Doyle was a versatile man. An accomplished athlete, he played football as a goalkeeper for Portsmouth Association Football Club, while starring as a star cricketer for the Marylebone Cricket Club. In fact, Doyle excelled at every sport he tried. He was an amateur boxer, who considered refereeing the 1909 James Jeffries–Jack Johnson heavyweight championship fight. A competitive golfer, Doyle was elected captain of the Crowborough Beacon Golf Club in Sussex. As with, say, Ernest Hemingway and prize fighting, fishing and hunting or John Updike and the latter’s own daily game of golf, Doyle happily combined the life of the mind with physical exercise.
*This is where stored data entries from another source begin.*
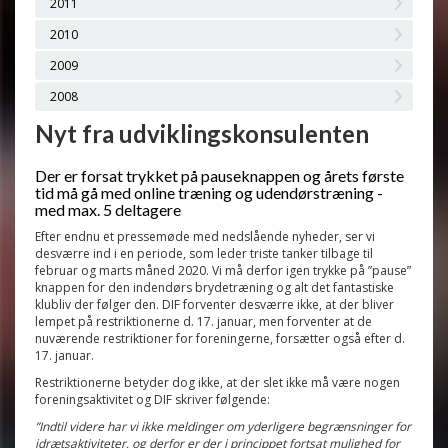
2011
2010
2009
2008
Nyt fra udviklingskonsulenten
Der er forsat trykket på pauseknappen og årets første
tid må gå med online træning og udendørstræning -
med max. 5 deltagere
Efter endnu et pressemøde med nedslående nyheder, ser vi
desværre ind i en periode, som leder triste tanker tilbage til
februar og marts måned 2020. Vi må derfor igen trykke på ”pause”
knappen for den indendørs brydetræning og alt det fantastiske
klubliv der følger den. DIF forventer desværre ikke, at der bliver
lempet på restriktionerne d. 17. januar, men forventer at de
nuværende restriktioner for foreningerne, forsætter også efter d.
17. januar.
Restriktionerne betyder dog ikke, at der slet ikke må være nogen
foreningsaktivitet og DIF skriver følgende:
”Indtil videre har vi ikke meldinger om yderligere begrænsninger for
idrætsaktiviteter, og derfor er der i princippet fortsat mulighed for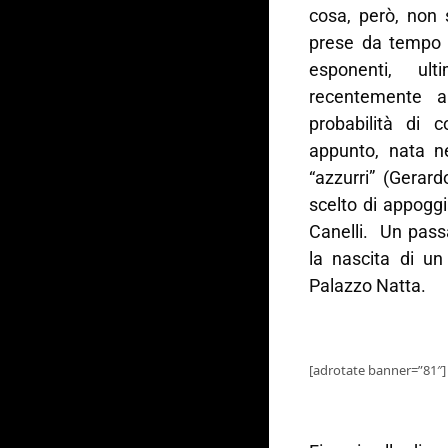
cosa, però, non 
prese da tempo c
esponenti, ul
recentemente ap
probabilità di c
appunto, nata ne
“azzurri” (Gerar
scelto di appogg
Canelli. Un pass
la nascita di u
Palazzo Natta.
[adrotate banner=”81″]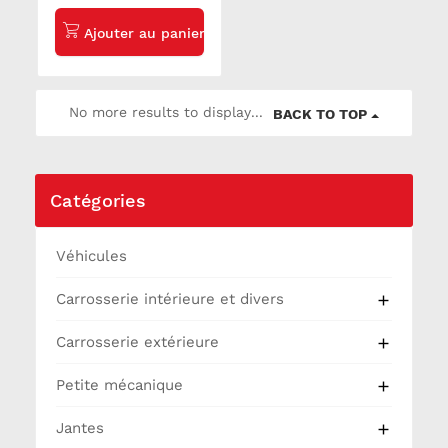
639
No more results to display...
BACK TO TOP
Catégories
Véhicules
Carrosserie intérieure et divers

Carrosserie extérieure

Petite mécanique

Jantes
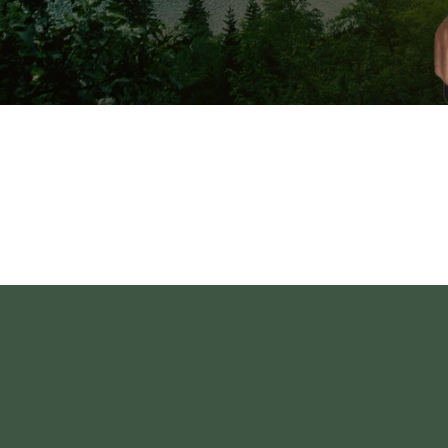
как дальше двигаться в своей жизни. За 5 
м, опытным медитатором, который повёл 3
часа медитации в ретрите были ежедневной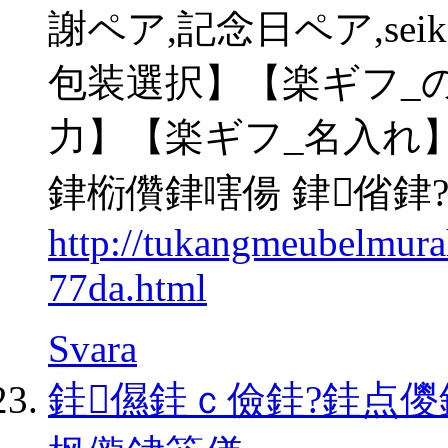
謝ペア,記念日ペア,seik
包装選択】【楽ギフ_
力】【楽ギフ_名入れ】【
銉椼儹銉嗐偒 銉偗銉
http://tukangmeubelmur
77da.html
Svara
銈儑銈ｃ儉銈?銈点儍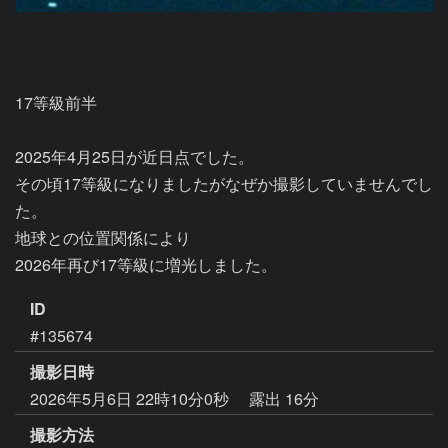
17等級前半

2025年4月25日が近日点でした。

その頃17等級になりましたがなぜか撮影していませんでし
た。

地球との位置関係により

2026年再び17等級に増光しました。
ID
#135674
撮影日時
2026年5月6日 22時10分0秒
露出 16分
撮影方法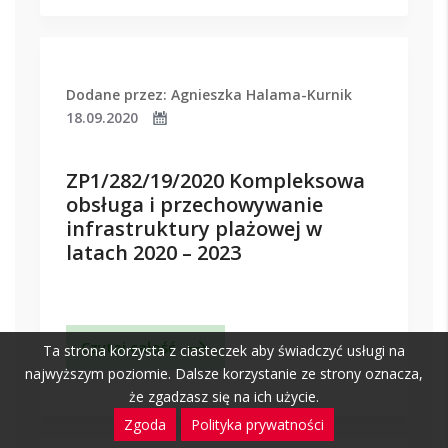
Dodane przez: Agnieszka Halama-Kurnik
18.09.2020
ZP1/282/19/2020 Kompleksowa
obsługa i przechowywanie
infrastruktury plażowej w
latach 2020 – 2023
Czytaj całość
Ta strona korzysta z ciasteczek aby świadczyć usługi na
najwyższym poziomie. Dalsze korzystanie ze strony oznacza,
że zgadzasz się na ich użycie.
Zgoda
Polityka prywatności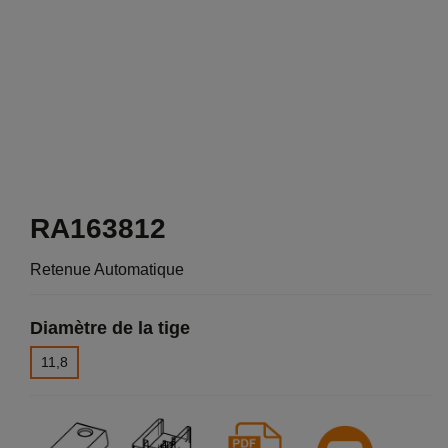
RA163812
Retenue Automatique
Diamètre de la tige
11,8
Doyle’s fame occasionally took him away from the fiction patch and into politics. He wrote two books defending Britain’s involvement in the turn-of-the-century Boer War between that island nation and South Africa. He twice stood as a candidate for Parliament as a candidate for the Liberal Unionist Party. Still a licensed physician, Doyle dabbled in freemasonry and spiritualism. He fathered five children with two wives. Late in his life, he designed mansions, temples and golf courses. Was there anything Sir Arthur Conan Doyle couldn’t do? The man was bored with Sherlock Holmes, but that beloved character was the key to a long and eventful life for his creator. And that’s elementary, as anyone can see.